** begin Selected text **

Joseph Vento, the proprieter of a cheesesteak shop in an immigrant-heavy section of South Philadelphia, has a new rule.
If you can't form the English words "cheesesteak and large fry, please," you can't eat in his restaurant.
No shirt, no shoes, no English, no service.
Apparently, the language barrier became enough of a problem that Vento posted a sign about six months ago stating "This Is AMERICA: WHEN ORDERING `SPEAK ENGLISH.'"
On one hand, Vento has a point. Your average cheesesteak shop employee shouldn't have to be versed in six different languages to take orders. But the "This is AMERICA" line bothers me. As the linked story says, Vento's own grandparents struggled to learn English after migrating from Sicily in the 1920s.
That line reeks of the idea that us native-born English speakers are American and non-native-born, non-English speakers aren't. Legally, that might be true. But at one point within the past 150 years, chances are your ancestors were also one of them, and struggled with learning the complex, piecemealed and downright confusing language that is modern English. And, much like with Vento's cheesesteak shop, they didn't get a lot of sympathy from the born-and-bred locals.

** end Selected text **

Directive:
How might the piece about the South Philadelphia cheesesteak shop's English-only ordering rule continue after its final paragraph? Write the next few paragraphs in the same voice.

** begin Dataset excerpts **

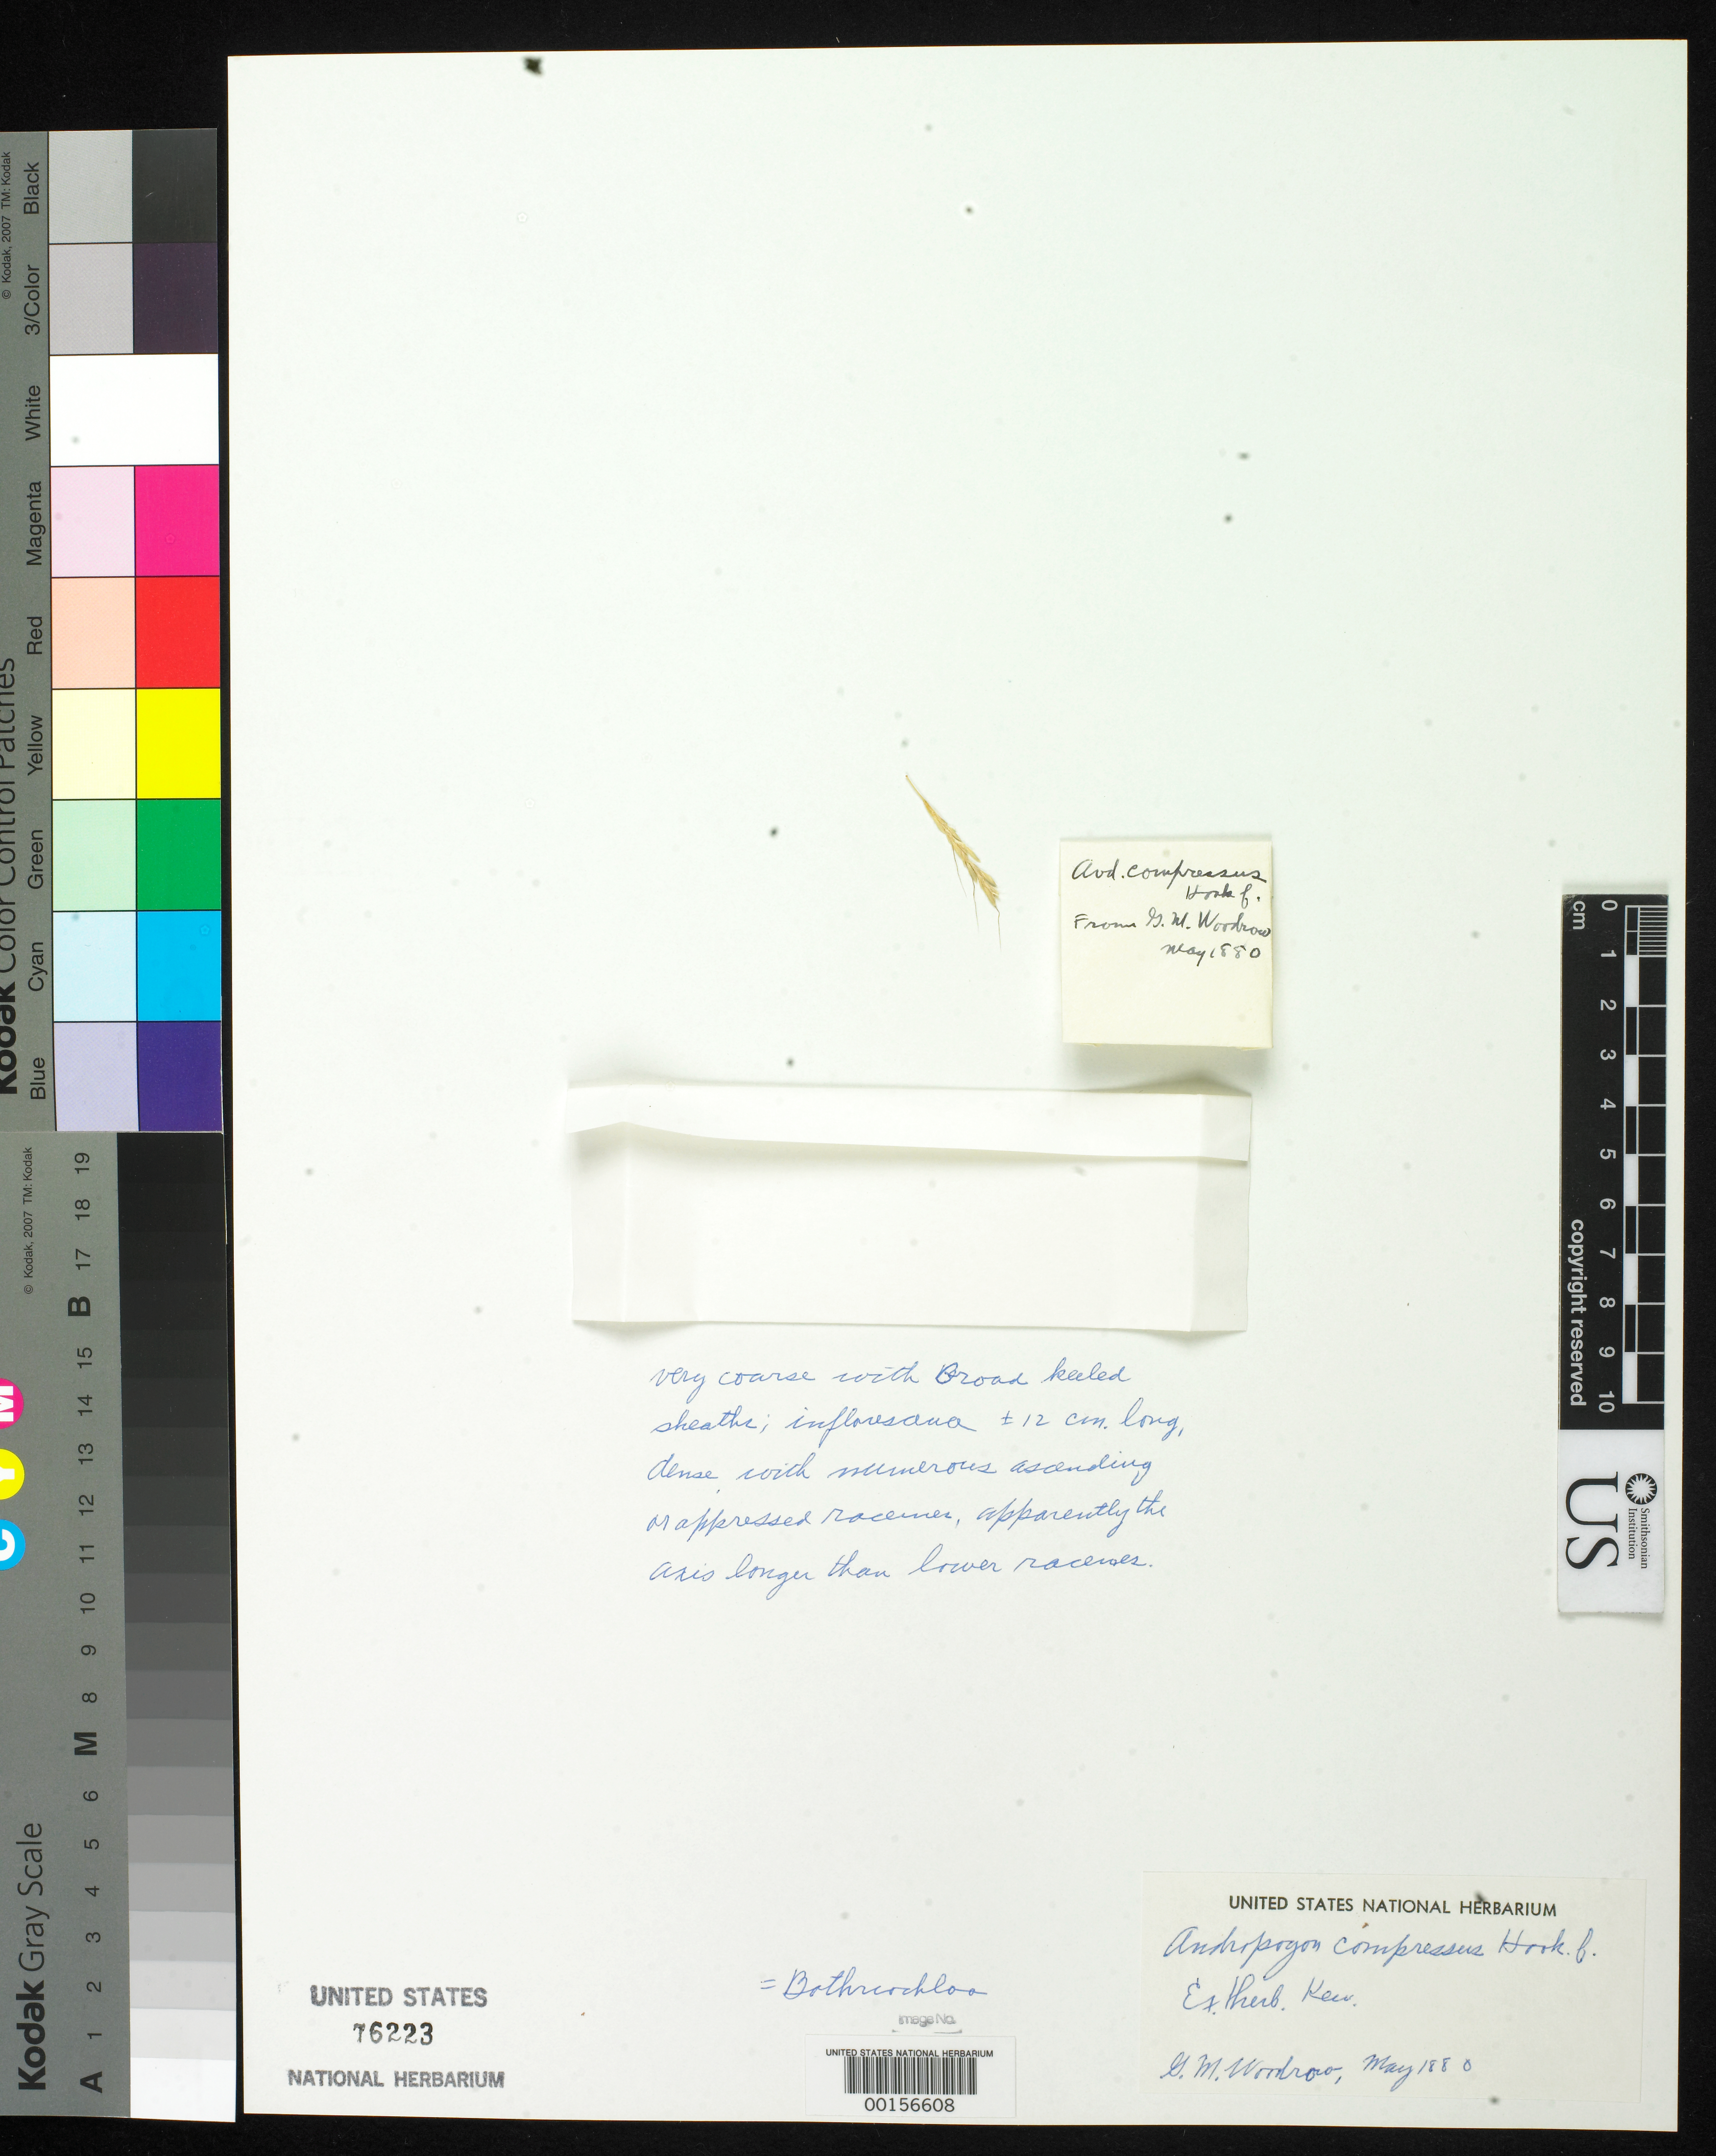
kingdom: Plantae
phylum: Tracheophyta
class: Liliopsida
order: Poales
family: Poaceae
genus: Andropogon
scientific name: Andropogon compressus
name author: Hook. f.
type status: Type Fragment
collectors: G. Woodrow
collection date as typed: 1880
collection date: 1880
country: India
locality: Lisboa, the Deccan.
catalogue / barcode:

** end Dataset excerpts **

Task answer:
Vento's sign is more evidence of just how conceited we've become as a country, and it's going to hurt us in the long run. We think we're global, but we're not as global as we'd like to believe.
It's bad enough that your average German college student knows English as well as most Americans. When we go to a Western European country, we almost expect that the locals are going to be near-fluent in English. On the other hand, we can barely say "me go potty" in their native tongue.
The rest of the world goes out of their way to conform to us, because the language of America is the language of money. But that promotes laziness on our end, and those other countries are going to gain ground on us because of their multilingual abilities.
The best place to start learning other languages is when immigrants come to America with their language and customs. But, again, as the sign says, this is AMERICA. Conform to our standards or get out.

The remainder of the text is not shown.